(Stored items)
▬▬▬

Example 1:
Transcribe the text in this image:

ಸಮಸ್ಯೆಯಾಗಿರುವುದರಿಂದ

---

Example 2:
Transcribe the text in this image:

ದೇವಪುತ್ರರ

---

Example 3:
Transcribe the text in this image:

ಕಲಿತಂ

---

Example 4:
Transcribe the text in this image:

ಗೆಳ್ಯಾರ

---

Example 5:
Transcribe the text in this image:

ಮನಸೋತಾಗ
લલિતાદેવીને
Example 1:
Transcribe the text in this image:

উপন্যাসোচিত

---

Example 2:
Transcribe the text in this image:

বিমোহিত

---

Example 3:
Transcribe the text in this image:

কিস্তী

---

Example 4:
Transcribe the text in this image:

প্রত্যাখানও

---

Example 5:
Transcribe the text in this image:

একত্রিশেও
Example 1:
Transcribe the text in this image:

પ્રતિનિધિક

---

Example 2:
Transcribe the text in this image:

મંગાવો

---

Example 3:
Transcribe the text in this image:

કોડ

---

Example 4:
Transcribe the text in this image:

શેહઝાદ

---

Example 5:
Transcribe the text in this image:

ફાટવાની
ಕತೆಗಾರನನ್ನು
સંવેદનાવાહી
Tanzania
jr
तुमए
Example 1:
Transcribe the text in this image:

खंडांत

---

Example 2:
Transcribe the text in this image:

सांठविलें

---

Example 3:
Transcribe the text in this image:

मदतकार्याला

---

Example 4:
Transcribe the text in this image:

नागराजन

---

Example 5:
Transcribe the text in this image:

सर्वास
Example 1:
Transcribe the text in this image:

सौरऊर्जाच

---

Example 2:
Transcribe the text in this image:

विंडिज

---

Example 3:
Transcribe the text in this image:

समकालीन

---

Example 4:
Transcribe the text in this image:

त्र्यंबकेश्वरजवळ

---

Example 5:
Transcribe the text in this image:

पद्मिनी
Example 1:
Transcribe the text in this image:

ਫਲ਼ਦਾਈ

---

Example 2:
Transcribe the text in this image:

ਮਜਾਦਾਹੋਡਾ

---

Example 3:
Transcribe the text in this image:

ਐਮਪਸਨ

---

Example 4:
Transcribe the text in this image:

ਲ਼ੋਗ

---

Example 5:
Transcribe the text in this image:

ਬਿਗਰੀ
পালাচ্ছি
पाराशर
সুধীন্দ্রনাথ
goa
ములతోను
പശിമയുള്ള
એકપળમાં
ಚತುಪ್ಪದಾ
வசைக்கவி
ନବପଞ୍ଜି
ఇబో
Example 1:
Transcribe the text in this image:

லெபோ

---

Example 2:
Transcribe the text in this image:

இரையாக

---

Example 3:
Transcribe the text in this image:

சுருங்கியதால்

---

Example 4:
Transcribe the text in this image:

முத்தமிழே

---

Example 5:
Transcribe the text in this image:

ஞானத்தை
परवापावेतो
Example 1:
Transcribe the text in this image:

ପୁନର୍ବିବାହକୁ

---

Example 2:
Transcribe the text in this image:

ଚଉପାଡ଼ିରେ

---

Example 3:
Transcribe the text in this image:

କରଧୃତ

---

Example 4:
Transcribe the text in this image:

▬▬▬

Work to be completed:
For each line in the data, set it down again exactly.

Result of this exercise:
Example 1:
Transcribe the text in this image:

ಸಮಸ್ಯೆಯಾಗಿರುವುದರಿಂದ

---

Example 2:
Transcribe the text in this image:

ದೇವಪುತ್ರರ

---

Example 3:
Transcribe the text in this image:

ಕಲಿತಂ

---

Example 4:
Transcribe the text in this image:

ಗೆಳ್ಯಾರ

---

Example 5:
Transcribe the text in this image:

ಮನಸೋತಾಗ
લલિતાદેવીને
Example 1:
Transcribe the text in this image:

উপন্যাসোচিত

---

Example 2:
Transcribe the text in this image:

বিমোহিত

---

Example 3:
Transcribe the text in this image:

কিস্তী

---

Example 4:
Transcribe the text in this image:

প্রত্যাখানও

---

Example 5:
Transcribe the text in this image:

একত্রিশেও
Example 1:
Transcribe the text in this image:

પ્રતિનિધિક

---

Example 2:
Transcribe the text in this image:

મંગાવો

---

Example 3:
Transcribe the text in this image:

કોડ

---

Example 4:
Transcribe the text in this image:

શેહઝાદ

---

Example 5:
Transcribe the text in this image:

ફાટવાની
ಕತೆಗಾರನನ್ನು
સંવેદનાવાહી
Tanzania
jr
तुमए
Example 1:
Transcribe the text in this image:

खंडांत

---

Example 2:
Transcribe the text in this image:

सांठविलें

---

Example 3:
Transcribe the text in this image:

मदतकार्याला

---

Example 4:
Transcribe the text in this image:

नागराजन

---

Example 5:
Transcribe the text in this image:

सर्वास
Example 1:
Transcribe the text in this image:

सौरऊर्जाच

---

Example 2:
Transcribe the text in this image:

विंडिज

---

Example 3:
Transcribe the text in this image:

समकालीन

---

Example 4:
Transcribe the text in this image:

त्र्यंबकेश्वरजवळ

---

Example 5:
Transcribe the text in this image:

पद्मिनी
Example 1:
Transcribe the text in this image:

ਫਲ਼ਦਾਈ

---

Example 2:
Transcribe the text in this image:

ਮਜਾਦਾਹੋਡਾ

---

Example 3:
Transcribe the text in this image:

ਐਮਪਸਨ

---

Example 4:
Transcribe the text in this image:

ਲ਼ੋਗ

---

Example 5:
Transcribe the text in this image:

ਬਿਗਰੀ
পালাচ্ছি
पाराशर
সুধীন্দ্রনাথ
goa
ములతోను
പശിമയുള്ള
એકપળમાં
ಚತುಪ್ಪದಾ
வசைக்கவி
ନବପଞ୍ଜି
ఇబో
Example 1:
Transcribe the text in this image:

லெபோ

---

Example 2:
Transcribe the text in this image:

இரையாக

---

Example 3:
Transcribe the text in this image:

சுருங்கியதால்

---

Example 4:
Transcribe the text in this image:

முத்தமிழே

---

Example 5:
Transcribe the text in this image:

ஞானத்தை
परवापावेतो
Example 1:
Transcribe the text in this image:

ପୁନର୍ବିବାହକୁ

---

Example 2:
Transcribe the text in this image:

ଚଉପାଡ଼ିରେ

---

Example 3:
Transcribe the text in this image:

କରଧୃତ

---

Example 4:
Transcribe the text in this image:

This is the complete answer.